++++ Data ++++
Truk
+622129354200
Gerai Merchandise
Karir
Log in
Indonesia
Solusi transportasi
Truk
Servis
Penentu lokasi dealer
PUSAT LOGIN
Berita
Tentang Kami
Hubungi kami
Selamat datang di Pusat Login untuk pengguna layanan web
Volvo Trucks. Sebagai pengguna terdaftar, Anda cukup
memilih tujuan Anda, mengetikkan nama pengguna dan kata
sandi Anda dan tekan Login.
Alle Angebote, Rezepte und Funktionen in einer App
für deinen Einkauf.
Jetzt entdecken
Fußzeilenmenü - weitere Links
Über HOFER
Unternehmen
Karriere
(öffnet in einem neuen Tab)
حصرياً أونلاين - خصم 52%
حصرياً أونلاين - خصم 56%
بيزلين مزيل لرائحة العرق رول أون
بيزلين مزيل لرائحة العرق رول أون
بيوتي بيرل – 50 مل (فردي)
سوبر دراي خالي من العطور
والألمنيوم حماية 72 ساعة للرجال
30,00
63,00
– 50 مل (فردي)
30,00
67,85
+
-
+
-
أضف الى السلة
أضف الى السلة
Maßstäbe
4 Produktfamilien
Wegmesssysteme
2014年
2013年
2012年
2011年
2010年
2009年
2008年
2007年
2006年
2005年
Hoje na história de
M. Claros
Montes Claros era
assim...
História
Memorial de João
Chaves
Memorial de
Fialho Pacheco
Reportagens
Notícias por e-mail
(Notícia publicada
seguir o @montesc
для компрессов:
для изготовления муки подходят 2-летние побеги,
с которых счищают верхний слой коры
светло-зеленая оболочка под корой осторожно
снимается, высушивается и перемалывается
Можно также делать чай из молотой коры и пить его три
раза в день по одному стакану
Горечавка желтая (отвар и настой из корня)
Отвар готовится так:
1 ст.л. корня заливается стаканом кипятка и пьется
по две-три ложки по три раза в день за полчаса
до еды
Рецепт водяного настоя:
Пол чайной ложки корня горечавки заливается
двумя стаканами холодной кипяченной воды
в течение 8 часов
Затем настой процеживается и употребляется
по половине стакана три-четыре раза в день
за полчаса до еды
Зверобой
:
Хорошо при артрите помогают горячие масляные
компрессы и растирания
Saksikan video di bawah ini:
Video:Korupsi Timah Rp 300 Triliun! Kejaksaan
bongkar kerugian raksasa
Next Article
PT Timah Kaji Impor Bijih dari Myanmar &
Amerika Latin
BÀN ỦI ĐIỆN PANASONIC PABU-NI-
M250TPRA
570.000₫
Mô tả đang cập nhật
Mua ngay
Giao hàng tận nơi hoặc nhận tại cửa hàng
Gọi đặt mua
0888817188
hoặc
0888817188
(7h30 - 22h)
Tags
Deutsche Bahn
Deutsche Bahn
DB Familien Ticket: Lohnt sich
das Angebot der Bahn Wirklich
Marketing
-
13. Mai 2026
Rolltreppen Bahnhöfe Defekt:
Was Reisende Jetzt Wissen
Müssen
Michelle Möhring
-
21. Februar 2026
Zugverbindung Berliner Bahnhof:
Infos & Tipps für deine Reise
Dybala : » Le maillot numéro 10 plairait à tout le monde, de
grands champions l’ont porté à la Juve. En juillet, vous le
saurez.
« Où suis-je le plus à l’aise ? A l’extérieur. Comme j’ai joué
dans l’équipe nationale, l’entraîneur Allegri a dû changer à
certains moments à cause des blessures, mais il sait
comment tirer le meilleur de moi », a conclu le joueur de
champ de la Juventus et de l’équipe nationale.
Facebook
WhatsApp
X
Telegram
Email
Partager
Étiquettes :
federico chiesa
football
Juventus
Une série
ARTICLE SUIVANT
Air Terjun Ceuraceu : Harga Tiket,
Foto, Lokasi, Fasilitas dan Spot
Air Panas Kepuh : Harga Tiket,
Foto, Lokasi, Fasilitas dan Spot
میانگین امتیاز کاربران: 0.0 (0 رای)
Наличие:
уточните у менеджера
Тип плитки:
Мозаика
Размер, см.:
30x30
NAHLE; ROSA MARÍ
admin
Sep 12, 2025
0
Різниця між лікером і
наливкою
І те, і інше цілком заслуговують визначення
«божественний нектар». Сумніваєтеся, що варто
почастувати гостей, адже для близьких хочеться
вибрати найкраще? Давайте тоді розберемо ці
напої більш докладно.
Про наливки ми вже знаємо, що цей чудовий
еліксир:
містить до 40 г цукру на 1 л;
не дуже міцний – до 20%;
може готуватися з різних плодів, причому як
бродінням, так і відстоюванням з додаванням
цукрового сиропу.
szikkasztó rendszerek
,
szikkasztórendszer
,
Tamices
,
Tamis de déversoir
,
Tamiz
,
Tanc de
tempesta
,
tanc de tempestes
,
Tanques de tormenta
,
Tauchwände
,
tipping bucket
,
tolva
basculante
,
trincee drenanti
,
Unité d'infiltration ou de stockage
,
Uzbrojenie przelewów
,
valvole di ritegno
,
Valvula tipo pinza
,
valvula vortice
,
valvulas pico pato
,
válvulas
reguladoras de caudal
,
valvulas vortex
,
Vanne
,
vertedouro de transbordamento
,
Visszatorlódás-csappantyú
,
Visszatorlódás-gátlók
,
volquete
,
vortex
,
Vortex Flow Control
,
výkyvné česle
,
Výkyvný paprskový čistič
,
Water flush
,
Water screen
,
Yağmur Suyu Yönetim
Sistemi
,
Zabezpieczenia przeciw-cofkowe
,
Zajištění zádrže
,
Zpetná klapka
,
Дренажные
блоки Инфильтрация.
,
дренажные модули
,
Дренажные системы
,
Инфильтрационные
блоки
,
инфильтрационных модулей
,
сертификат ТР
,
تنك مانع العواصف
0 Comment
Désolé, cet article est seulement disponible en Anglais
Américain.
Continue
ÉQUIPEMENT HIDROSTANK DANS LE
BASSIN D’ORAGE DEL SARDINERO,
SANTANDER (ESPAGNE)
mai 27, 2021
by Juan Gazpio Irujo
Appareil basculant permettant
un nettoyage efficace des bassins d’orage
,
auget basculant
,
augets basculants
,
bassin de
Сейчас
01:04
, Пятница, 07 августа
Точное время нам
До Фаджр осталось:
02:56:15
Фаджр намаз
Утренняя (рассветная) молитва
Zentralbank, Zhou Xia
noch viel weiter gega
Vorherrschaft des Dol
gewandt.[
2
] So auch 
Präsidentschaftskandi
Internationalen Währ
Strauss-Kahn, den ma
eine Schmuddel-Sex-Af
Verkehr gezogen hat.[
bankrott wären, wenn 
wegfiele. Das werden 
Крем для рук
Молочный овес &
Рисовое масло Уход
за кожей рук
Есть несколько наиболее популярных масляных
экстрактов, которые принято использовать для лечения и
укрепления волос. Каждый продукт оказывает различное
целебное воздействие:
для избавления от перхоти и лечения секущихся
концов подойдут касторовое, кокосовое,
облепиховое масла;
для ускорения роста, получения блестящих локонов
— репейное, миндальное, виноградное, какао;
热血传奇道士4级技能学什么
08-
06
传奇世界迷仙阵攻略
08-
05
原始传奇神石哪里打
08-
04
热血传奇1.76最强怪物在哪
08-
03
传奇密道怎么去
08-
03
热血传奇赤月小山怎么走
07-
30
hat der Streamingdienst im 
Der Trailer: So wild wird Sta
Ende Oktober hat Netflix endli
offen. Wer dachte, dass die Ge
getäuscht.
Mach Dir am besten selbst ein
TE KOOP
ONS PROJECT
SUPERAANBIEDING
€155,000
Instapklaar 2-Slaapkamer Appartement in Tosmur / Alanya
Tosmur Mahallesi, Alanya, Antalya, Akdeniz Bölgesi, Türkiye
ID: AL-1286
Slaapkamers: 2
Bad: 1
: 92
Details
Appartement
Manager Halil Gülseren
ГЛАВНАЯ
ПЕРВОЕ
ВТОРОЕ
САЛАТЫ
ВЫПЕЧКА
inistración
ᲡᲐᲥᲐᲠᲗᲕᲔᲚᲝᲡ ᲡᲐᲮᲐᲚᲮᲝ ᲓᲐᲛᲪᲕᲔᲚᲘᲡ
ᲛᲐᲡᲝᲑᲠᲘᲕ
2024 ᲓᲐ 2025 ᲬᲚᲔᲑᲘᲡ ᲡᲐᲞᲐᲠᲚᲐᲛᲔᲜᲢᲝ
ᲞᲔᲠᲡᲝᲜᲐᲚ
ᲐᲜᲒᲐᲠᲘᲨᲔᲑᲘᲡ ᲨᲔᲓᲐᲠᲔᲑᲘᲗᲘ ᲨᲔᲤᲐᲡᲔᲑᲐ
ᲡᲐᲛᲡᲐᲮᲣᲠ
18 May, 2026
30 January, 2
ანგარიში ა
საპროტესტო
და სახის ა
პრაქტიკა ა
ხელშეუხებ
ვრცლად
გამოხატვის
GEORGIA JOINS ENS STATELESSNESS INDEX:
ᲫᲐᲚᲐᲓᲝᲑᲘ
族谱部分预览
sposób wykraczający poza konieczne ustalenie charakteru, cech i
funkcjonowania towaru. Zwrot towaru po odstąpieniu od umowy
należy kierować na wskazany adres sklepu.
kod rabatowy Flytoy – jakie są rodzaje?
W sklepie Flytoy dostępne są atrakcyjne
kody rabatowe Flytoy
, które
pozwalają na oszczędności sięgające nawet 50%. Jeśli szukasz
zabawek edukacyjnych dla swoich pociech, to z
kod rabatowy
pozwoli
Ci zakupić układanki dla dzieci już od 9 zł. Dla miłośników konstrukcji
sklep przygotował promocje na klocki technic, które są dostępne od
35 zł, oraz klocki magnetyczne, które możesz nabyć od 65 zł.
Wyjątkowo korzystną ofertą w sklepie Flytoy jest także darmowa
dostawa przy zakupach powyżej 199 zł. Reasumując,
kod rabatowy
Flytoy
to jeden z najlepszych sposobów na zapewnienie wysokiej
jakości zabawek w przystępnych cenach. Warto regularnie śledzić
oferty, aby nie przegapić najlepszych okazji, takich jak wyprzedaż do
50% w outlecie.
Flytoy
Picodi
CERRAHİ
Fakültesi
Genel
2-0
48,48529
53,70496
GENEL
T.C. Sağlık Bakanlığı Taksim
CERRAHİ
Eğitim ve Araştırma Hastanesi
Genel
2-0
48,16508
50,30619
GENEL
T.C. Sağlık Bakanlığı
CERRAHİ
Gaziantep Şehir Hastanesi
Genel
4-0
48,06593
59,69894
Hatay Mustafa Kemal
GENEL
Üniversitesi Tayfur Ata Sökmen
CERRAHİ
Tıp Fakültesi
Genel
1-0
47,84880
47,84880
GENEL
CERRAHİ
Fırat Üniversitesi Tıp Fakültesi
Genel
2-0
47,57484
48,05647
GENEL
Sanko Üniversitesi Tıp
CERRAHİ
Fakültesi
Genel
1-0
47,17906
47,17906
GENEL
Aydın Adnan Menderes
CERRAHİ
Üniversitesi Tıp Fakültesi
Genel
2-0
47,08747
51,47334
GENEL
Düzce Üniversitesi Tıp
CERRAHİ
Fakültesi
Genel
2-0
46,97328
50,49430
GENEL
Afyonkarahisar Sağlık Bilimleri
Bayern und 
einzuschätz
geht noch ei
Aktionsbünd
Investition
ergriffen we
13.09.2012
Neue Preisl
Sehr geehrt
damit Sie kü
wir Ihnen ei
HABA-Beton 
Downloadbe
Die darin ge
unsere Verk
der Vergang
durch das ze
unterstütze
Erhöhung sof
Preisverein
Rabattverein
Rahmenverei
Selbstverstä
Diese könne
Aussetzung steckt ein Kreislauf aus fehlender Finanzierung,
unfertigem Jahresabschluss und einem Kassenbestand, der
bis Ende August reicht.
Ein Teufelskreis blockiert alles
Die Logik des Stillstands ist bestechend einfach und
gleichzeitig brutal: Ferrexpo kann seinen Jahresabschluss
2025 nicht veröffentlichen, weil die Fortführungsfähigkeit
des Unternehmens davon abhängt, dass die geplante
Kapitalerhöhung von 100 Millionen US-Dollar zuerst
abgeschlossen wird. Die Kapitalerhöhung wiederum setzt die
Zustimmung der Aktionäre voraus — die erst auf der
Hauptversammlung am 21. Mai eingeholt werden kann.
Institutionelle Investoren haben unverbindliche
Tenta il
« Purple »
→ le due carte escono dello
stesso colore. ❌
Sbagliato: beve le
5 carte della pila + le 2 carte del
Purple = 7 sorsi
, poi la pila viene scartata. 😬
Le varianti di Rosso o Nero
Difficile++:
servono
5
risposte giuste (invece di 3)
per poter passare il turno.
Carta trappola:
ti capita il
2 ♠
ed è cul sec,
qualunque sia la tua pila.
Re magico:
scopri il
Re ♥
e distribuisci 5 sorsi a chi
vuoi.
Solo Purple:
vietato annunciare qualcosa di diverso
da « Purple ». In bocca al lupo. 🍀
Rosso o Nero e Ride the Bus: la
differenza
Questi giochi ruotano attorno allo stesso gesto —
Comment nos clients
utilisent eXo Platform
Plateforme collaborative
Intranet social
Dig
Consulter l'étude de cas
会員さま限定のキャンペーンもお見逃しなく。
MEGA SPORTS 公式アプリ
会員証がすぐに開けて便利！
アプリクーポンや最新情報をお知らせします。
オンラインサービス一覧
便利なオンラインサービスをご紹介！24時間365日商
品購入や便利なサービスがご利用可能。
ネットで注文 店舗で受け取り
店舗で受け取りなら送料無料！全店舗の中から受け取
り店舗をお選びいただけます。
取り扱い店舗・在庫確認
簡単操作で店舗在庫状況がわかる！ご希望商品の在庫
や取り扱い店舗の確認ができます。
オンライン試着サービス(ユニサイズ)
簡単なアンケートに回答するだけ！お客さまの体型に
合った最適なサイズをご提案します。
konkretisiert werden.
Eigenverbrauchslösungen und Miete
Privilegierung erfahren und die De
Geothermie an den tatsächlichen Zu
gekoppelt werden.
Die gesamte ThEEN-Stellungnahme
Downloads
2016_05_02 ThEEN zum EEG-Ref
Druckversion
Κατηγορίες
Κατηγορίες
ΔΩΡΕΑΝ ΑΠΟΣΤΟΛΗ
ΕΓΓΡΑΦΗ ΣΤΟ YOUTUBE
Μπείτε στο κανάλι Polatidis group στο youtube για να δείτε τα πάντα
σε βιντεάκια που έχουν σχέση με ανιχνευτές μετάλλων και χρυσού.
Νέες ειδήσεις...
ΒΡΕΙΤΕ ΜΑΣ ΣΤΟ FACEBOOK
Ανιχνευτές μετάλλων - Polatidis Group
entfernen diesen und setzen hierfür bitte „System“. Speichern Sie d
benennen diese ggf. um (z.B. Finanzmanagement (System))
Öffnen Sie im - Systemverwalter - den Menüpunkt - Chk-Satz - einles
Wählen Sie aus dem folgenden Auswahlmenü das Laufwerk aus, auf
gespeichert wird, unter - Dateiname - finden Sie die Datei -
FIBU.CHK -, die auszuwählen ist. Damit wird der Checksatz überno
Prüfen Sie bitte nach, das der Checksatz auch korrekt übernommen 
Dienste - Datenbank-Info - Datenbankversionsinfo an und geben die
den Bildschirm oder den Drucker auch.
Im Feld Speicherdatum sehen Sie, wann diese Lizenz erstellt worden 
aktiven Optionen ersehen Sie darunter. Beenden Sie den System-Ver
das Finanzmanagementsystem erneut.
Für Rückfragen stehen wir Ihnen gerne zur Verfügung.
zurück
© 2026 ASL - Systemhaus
++++
▶ **Problem description**
Return the opening line of the data and every line after it through the line containing "снимается, высушивается и перемалывается", please, exactly as written and with nothing added.

▶ **Problem solution**
Truk
+622129354200
Gerai Merchandise
Karir
Log in
Indonesia
Solusi transportasi
Truk
Servis
Penentu lokasi dealer
PUSAT LOGIN
Berita
Tentang Kami
Hubungi kami
Selamat datang di Pusat Login untuk pengguna layanan web
Volvo Trucks. Sebagai pengguna terdaftar, Anda cukup
memilih tujuan Anda, mengetikkan nama pengguna dan kata
sandi Anda dan tekan Login.
Alle Angebote, Rezepte und Funktionen in einer App
für deinen Einkauf.
Jetzt entdecken
Fußzeilenmenü - weitere Links
Über HOFER
Unternehmen
Karriere
(öffnet in einem neuen Tab)
حصرياً أونلاين - خصم 52%
حصرياً أونلاين - خصم 56%
بيزلين مزيل لرائحة العرق رول أون
بيزلين مزيل لرائحة العرق رول أون
بيوتي بيرل – 50 مل (فردي)
سوبر دراي خالي من العطور
والألمنيوم حماية 72 ساعة للرجال
30,00
63,00
– 50 مل (فردي)
30,00
67,85
+
-
+
-
أضف الى السلة
أضف الى السلة
Maßstäbe
4 Produktfamilien
Wegmesssysteme
2014年
2013年
2012年
2011年
2010年
2009年
2008年
2007年
2006年
2005年
Hoje na história de
M. Claros
Montes Claros era
assim...
História
Memorial de João
Chaves
Memorial de
Fialho Pacheco
Reportagens
Notícias por e-mail
(Notícia publicada
seguir o @montesc
для компрессов:
для изготовления муки подходят 2-летние побеги,
с которых счищают верхний слой коры
светло-зеленая оболочка под корой осторожно
снимается, высушивается и перемалывается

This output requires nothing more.